▶ **Required action 1**
According to the article on the Michigan deer outbreak, why are most hunters heading to the Upper Peninsula for the 2012 season? Answer in one to three sentences.
▶ **Required action 2**
Turn the paragraph of the article on the Michigan deer outbreak that begins "The Department of Natural Resources has blamed" into a short bulleted list that keeps its main facts.

▶ **Text provided**
Will Ebola Be America’s Next Horror?

By James Donahue

A disturbing outbreak of an Epizootic Hemorrhagic Disease in white-tailed deer across Southern Michigan has impacted the 2012 deer hunting season in the state. Most hunters are traveling into Michigan’s Upper Peninsula to stalk their buck rather than take a chance on infected meat.

The Department of Natural Resources has blamed the summer drought and record heat as a major contributor to the spread of a biting fly that is believed to be transmitting the virus. The infection causes internal bleeding, high fever, loss of appetite and death.

The infection, which was first detected among the deer in 2011, has wiped out thousands of whitetails in Michigan. Hunters and farmers complain of smelling the rotting carcasses of the dead deer everywhere.

While wildlife and game officials are saying the virus is not a threat to humans, we suspect they are keeping a leery eye on the epidemic. That is because a new strain of the Ebola virus, which causes a fatal hemorrhagic fever in both humans and primates, has been discovered that appears to spread through the air.

Transcribed page contents
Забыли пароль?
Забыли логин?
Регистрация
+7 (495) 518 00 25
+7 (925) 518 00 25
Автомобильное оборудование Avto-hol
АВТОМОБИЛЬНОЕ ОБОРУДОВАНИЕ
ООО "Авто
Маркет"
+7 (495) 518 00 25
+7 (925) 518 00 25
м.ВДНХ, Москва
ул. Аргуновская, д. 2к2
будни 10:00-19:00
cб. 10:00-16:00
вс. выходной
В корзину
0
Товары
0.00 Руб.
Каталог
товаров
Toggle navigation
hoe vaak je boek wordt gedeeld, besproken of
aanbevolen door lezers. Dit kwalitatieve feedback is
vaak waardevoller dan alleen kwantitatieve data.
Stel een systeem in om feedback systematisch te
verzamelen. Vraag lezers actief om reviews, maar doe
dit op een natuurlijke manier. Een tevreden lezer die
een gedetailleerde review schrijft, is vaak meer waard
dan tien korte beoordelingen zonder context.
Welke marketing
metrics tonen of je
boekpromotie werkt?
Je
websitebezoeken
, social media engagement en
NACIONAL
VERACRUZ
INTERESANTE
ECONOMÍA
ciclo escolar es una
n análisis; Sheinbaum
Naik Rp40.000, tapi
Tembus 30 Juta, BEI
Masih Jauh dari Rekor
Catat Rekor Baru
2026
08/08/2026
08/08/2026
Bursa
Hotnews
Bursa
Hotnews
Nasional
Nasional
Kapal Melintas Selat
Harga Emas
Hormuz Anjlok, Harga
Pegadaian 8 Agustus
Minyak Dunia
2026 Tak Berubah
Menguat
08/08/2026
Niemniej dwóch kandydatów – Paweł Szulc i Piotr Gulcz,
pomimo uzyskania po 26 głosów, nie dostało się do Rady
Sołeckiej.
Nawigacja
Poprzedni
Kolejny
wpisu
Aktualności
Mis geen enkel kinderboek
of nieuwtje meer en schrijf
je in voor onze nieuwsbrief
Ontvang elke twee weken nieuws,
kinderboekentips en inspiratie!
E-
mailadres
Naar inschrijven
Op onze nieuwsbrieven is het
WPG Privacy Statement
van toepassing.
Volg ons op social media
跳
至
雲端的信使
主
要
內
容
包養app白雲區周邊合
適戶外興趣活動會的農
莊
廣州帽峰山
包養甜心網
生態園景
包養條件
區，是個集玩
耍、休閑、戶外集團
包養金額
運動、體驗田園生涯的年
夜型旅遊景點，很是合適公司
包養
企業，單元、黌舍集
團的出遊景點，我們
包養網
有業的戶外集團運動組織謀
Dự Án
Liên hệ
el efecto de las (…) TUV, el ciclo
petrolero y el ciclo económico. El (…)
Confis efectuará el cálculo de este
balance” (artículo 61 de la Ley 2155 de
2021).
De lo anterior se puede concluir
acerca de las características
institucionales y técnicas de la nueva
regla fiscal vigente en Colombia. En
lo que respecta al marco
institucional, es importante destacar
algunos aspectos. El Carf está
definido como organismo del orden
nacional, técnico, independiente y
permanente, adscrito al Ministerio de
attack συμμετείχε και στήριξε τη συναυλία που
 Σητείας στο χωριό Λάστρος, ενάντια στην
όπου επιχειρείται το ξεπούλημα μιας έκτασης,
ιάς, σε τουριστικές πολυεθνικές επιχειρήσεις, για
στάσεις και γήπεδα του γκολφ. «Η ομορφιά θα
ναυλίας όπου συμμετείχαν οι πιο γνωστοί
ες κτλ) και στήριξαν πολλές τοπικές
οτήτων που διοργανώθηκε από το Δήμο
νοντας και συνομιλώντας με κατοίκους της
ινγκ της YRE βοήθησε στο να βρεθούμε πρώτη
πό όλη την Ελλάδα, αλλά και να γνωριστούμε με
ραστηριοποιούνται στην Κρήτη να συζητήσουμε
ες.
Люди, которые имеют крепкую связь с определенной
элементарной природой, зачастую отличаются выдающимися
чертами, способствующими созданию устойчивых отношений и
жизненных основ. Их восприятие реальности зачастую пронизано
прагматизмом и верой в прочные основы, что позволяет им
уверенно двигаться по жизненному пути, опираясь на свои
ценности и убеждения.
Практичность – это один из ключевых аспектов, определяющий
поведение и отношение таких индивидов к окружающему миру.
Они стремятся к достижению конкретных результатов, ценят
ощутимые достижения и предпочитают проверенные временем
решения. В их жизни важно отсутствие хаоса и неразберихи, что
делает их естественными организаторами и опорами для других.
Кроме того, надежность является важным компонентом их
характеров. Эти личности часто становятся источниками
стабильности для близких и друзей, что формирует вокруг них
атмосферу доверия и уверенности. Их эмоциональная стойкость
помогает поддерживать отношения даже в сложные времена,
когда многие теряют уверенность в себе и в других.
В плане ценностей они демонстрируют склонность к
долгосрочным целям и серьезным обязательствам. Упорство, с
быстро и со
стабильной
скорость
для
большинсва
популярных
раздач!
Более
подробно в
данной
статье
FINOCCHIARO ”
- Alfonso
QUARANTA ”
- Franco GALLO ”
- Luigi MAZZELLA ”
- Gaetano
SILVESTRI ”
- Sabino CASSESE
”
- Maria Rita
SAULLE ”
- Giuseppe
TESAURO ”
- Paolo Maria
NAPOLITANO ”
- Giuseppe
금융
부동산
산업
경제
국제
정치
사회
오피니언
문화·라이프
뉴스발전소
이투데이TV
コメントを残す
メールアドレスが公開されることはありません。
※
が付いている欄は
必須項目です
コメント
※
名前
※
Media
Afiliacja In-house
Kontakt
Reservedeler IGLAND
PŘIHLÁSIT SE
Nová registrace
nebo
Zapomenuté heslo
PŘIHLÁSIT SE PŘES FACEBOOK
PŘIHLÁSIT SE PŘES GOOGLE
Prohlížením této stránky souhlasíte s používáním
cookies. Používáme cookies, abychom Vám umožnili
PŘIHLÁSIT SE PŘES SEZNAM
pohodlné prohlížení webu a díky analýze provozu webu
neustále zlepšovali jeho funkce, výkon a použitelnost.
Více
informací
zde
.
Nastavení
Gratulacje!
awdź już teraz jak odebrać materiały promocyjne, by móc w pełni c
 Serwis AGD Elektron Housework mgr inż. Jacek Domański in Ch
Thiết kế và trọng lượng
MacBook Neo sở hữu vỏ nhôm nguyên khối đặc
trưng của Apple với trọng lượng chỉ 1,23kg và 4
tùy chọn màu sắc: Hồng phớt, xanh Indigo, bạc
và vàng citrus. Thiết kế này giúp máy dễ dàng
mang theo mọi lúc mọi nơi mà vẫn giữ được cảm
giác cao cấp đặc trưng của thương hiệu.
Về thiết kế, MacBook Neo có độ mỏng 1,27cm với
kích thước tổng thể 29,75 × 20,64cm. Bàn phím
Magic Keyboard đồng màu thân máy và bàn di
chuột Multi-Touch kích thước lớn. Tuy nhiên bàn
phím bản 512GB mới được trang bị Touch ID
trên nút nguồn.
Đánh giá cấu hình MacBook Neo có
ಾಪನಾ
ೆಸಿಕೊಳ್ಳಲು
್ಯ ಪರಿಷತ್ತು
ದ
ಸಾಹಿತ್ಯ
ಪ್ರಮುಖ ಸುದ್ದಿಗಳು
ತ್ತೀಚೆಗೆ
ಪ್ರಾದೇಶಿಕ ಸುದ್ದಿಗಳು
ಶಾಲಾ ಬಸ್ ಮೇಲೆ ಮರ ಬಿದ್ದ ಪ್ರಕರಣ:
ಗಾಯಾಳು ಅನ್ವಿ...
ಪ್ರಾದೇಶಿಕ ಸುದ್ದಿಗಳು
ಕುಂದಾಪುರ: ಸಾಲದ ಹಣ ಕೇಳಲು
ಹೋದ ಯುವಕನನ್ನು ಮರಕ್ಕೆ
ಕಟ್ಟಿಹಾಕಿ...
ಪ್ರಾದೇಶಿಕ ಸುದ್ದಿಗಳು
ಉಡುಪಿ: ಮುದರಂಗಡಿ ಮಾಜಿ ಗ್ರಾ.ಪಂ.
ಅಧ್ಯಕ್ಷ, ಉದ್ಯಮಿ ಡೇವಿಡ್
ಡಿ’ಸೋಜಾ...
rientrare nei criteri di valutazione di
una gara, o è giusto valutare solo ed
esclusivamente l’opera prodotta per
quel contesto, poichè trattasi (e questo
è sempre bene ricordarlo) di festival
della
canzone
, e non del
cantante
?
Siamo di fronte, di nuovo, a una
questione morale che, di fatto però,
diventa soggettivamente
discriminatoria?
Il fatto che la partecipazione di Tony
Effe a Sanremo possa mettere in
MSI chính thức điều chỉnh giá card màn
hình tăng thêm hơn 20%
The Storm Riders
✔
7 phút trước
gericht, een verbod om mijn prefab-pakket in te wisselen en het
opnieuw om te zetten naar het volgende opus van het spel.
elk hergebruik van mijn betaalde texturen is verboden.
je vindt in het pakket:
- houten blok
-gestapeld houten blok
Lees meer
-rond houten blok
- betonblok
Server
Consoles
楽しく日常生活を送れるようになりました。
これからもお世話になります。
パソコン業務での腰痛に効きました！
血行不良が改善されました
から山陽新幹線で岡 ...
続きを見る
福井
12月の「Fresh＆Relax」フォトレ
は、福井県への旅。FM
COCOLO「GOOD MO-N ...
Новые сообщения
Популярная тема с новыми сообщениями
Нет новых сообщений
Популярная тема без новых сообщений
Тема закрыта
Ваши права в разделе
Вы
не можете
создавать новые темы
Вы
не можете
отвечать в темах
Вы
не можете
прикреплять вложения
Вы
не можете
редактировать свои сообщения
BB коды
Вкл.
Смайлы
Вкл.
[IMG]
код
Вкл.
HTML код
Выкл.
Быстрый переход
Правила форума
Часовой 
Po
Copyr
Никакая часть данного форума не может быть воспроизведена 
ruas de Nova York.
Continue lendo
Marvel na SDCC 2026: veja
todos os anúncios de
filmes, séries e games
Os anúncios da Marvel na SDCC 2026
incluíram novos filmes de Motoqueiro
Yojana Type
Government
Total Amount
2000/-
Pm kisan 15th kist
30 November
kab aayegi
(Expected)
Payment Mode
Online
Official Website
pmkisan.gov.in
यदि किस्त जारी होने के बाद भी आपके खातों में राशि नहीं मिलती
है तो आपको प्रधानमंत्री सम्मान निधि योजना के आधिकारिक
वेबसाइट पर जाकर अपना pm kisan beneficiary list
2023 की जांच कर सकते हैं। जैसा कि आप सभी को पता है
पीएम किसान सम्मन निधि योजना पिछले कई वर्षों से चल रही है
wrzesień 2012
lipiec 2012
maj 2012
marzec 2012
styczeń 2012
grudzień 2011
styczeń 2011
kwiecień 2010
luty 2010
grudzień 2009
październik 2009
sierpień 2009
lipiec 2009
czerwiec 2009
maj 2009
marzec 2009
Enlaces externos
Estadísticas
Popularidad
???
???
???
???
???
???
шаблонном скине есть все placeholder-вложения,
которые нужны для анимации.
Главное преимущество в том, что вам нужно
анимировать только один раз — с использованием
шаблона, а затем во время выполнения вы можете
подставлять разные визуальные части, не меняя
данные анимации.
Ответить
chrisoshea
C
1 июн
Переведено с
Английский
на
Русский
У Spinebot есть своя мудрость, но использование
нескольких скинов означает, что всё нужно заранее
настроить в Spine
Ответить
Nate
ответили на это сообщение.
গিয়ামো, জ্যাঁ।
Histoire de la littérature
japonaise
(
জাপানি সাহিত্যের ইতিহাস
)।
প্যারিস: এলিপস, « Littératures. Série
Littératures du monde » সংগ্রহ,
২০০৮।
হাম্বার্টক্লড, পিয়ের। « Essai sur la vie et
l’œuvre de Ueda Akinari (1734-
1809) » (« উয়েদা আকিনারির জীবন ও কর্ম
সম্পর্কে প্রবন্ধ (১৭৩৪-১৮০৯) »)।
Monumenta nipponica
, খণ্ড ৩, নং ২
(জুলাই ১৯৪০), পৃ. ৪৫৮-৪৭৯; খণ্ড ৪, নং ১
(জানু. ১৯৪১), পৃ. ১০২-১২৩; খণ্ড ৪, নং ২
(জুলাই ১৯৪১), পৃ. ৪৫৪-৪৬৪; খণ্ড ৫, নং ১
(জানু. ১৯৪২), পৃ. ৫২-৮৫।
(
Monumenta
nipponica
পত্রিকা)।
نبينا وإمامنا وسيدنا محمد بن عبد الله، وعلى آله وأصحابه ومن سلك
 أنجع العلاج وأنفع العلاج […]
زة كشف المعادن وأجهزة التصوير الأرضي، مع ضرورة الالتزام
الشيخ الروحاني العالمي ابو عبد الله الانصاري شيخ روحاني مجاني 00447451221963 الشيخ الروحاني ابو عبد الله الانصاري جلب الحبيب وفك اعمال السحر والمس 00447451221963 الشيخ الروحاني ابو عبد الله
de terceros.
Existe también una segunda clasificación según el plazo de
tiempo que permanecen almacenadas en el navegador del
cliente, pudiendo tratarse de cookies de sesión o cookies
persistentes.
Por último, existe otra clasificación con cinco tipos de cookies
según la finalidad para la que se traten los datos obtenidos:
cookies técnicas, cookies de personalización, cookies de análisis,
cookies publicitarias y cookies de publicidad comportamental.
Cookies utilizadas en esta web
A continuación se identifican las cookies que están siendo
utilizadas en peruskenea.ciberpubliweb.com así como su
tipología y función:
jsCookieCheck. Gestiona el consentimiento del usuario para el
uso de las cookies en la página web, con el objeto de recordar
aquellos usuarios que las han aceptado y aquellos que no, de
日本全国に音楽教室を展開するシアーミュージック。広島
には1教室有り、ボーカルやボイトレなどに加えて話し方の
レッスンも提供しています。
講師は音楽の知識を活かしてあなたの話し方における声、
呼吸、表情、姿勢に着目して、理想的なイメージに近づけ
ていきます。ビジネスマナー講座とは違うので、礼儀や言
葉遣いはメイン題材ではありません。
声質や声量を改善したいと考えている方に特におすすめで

▶ **Task output 1**
An outbreak of Epizootic Hemorrhagic Disease in white-tailed deer across Southern Michigan has affected the 2012 hunting season. Rather than take a chance on infected meat, most hunters are traveling to the Upper Peninsula to stalk their buck.

▶ **Task output 2**
- The Department of Natural Resources blames the summer drought and record heat as a major contributor to the spread of a biting fly.
- The fly is believed to be transmitting the virus.
- The infection causes internal bleeding, high fever, loss of appetite and death.